(Image region annotations)
——————

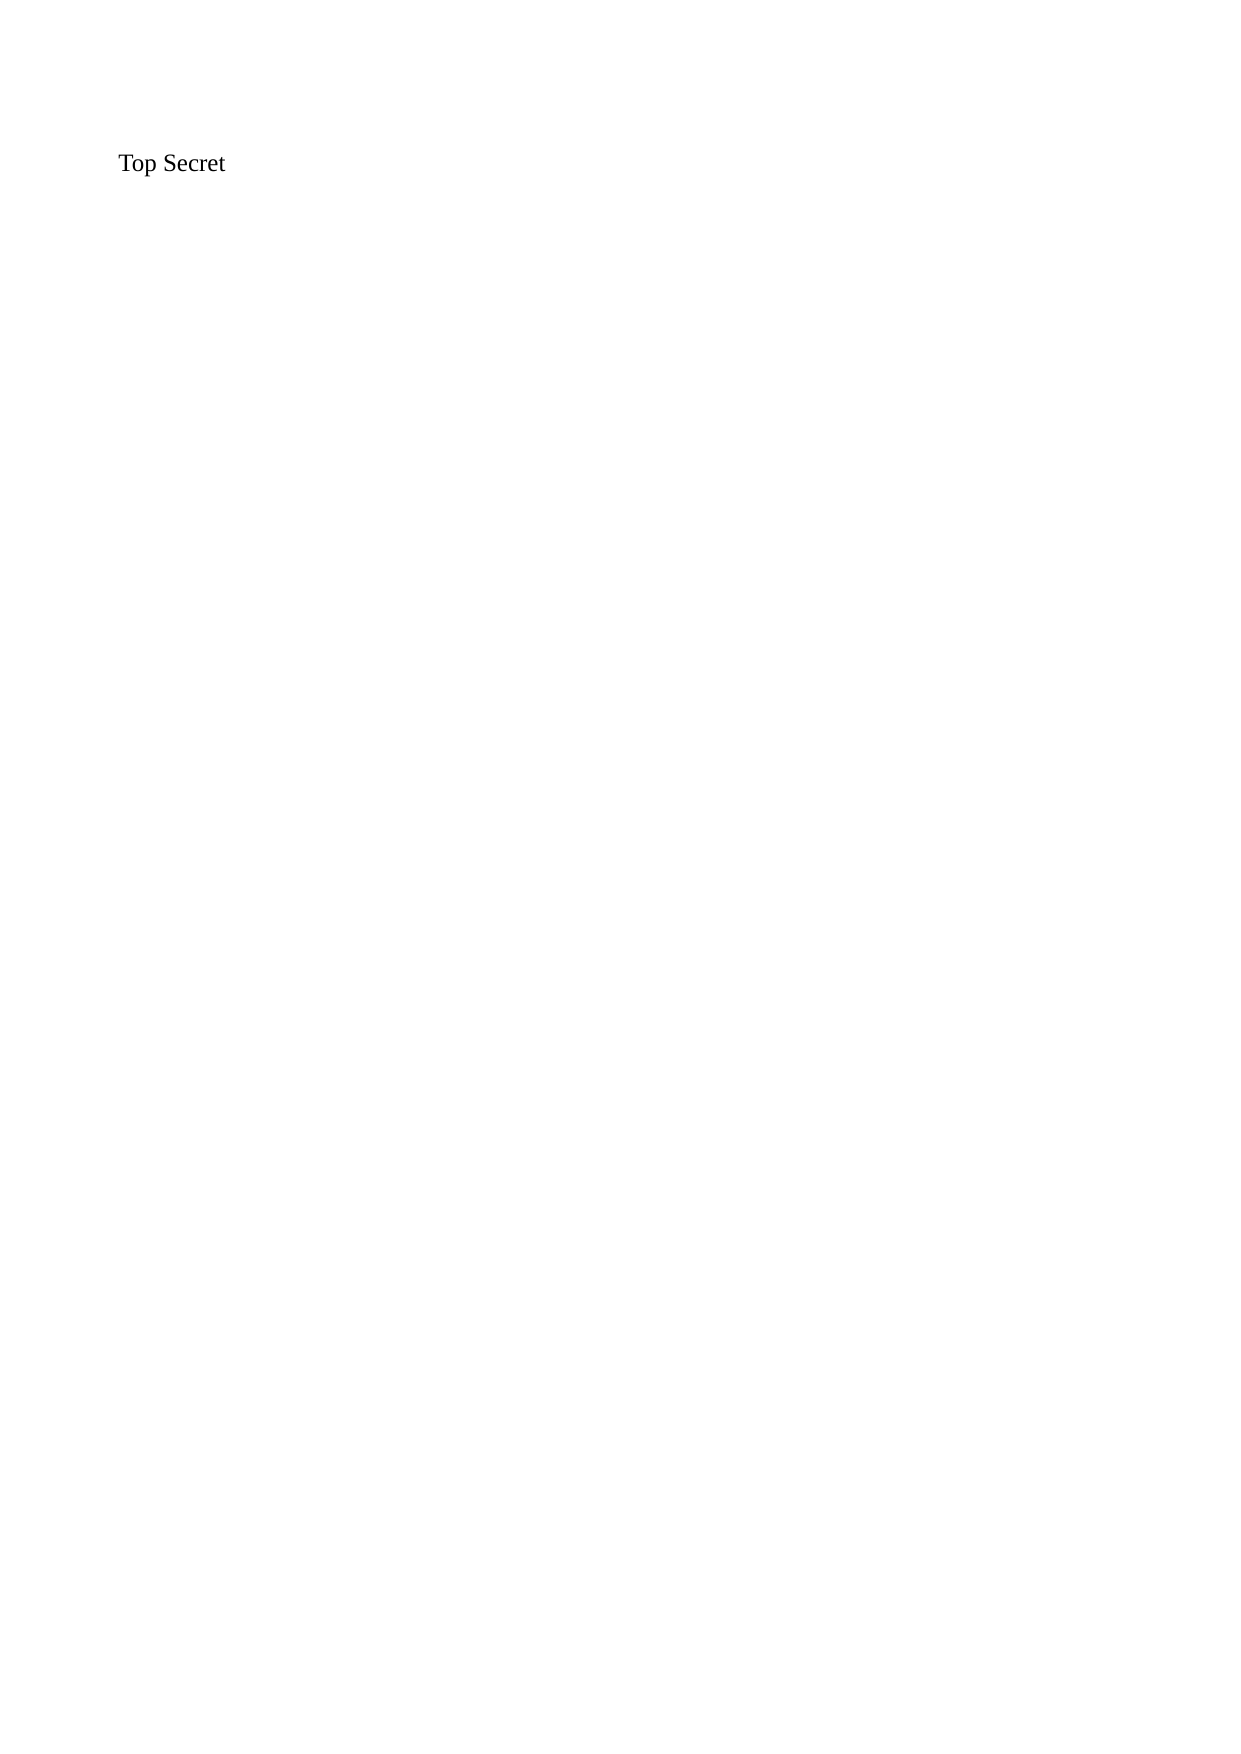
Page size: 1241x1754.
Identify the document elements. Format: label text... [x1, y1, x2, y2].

text Top Secret [118, 148, 1122, 176]
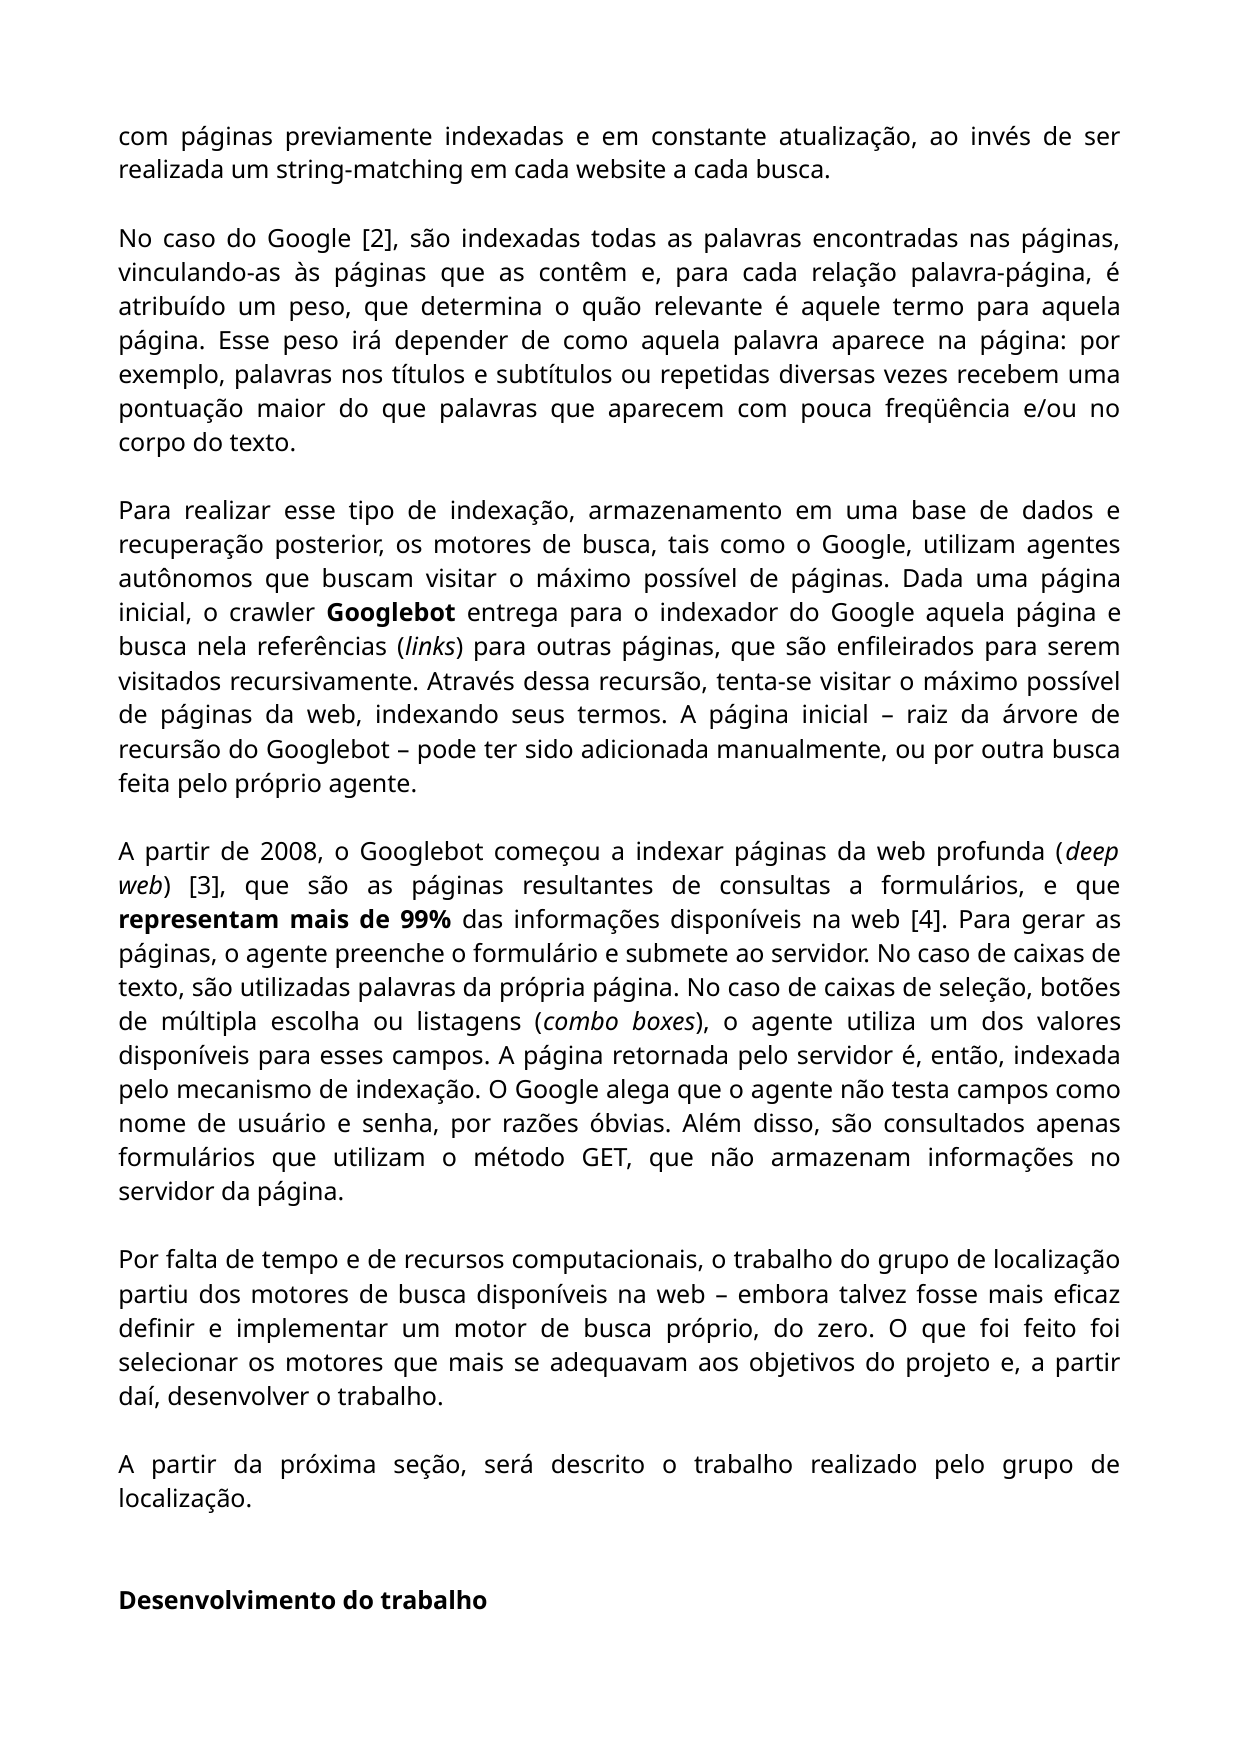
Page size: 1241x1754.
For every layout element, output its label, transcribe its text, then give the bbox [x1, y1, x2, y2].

text A partir da próxima seção, será descrito o trabalho realizado pelo grupo de localização. [118, 1447, 1122, 1515]
text Desenvolvimento do trabalho [118, 1583, 1122, 1617]
text No caso do Google [2], são indexadas todas as palavras encontradas nas páginas, vinculando-as às páginas que as contêm e, para cada relação palavra-página, é atribuído um peso, que determina o quão relevante é aquele termo para aquela página. Esse peso irá depender de como aquela palavra aparece na página: por exemplo, palavras nos títulos e subtítulos ou repetidas diversas vezes recebem uma pontuação maior do que palavras que aparecem com pouca freqüência e/ou no corpo do texto. [118, 220, 1122, 459]
text Por falta de tempo e de recursos computacionais, o trabalho do grupo de localização partiu dos motores de busca disponíveis na web – embora talvez fosse mais eficaz definir e implementar um motor de busca próprio, do zero. O que foi feito foi selecionar os motores que mais se adequavam aos objetivos do projeto e, a partir daí, desenvolver o trabalho. [118, 1242, 1122, 1412]
text A partir de 2008, o Googlebot começou a indexar páginas da web profunda (deep web) [3], que são as páginas resultantes de consultas a formulários, e que representam mais de 99% das informações disponíveis na web [4]. Para gerar as páginas, o agente preenche o formulário e submete ao servidor. No caso de caixas de texto, são utilizadas palavras da própria página. No caso de caixas de seleção, botões de múltipla escolha ou listagens (combo boxes), o agente utiliza um dos valores disponíveis para esses campos. A página retornada pelo servidor é, então, indexada pelo mecanismo de indexação. O Google alega que o agente não testa campos como nome de usuário e senha, por razões óbvias. Além disso, são consultados apenas formulários que utilizam o método GET, que não armazenam informações no servidor da página. [118, 833, 1122, 1208]
text Para realizar esse tipo de indexação, armazenamento em uma base de dados e recuperação posterior, os motores de busca, tais como o Google, utilizam agentes autônomos que buscam visitar o máximo possível de páginas. Dada uma página inicial, o crawler Googlebot entrega para o indexador do Google aquela página e busca nela referências (links) para outras páginas, que são enfileirados para serem visitados recursivamente. Através dessa recursão, tenta-se visitar o máximo possível de páginas da web, indexando seus termos. A página inicial – raiz da árvore de recursão do Googlebot – pode ter sido adicionada manualmente, ou por outra busca feita pelo próprio agente. [118, 493, 1122, 799]
text com páginas previamente indexadas e em constante atualização, ao invés de ser realizada um string-matching em cada website a cada busca. [118, 118, 1122, 186]
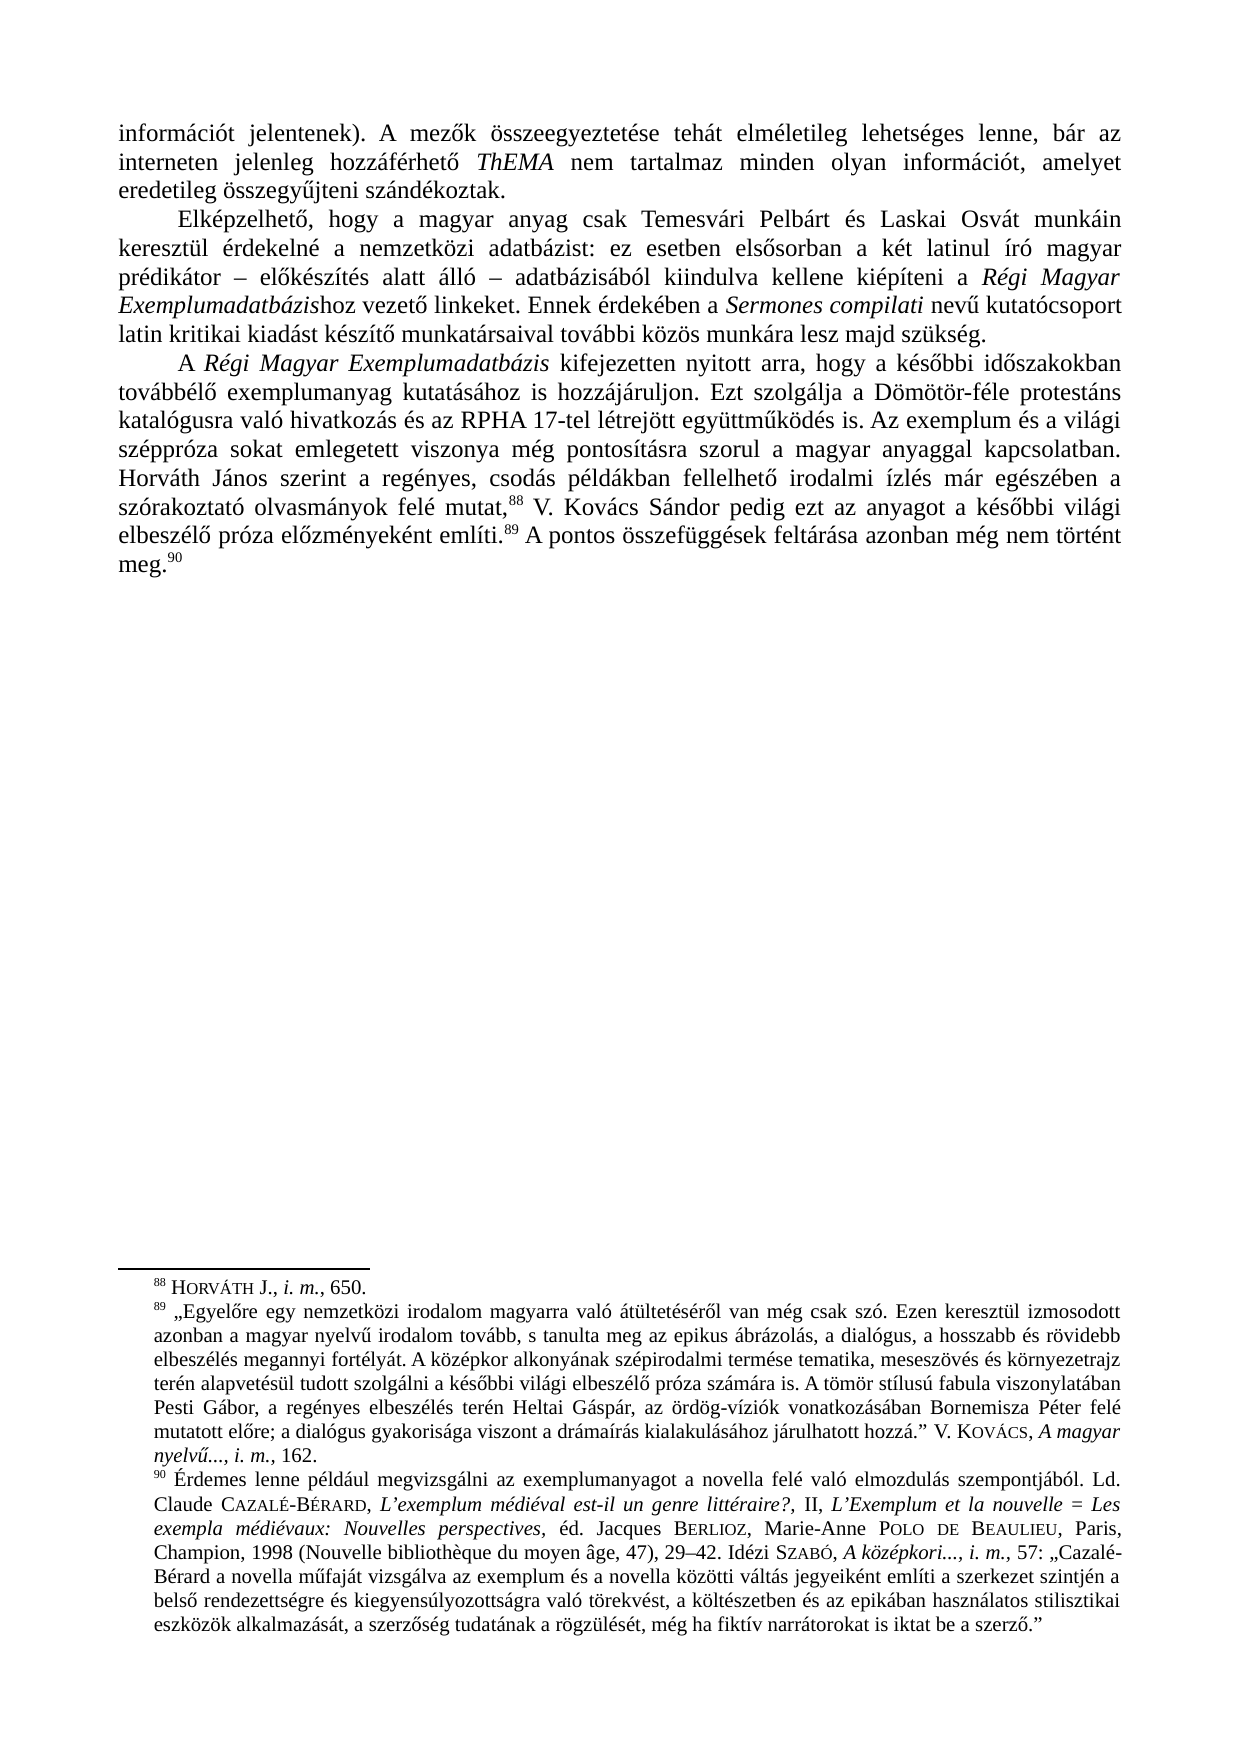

——————

## DESCRIPTION OF THE TASK:
Count the lines of the items that contain the string "disponíveis", treating uppercase and lowercase as different. Give only the number.

## COMPLETE OUTPUT:
2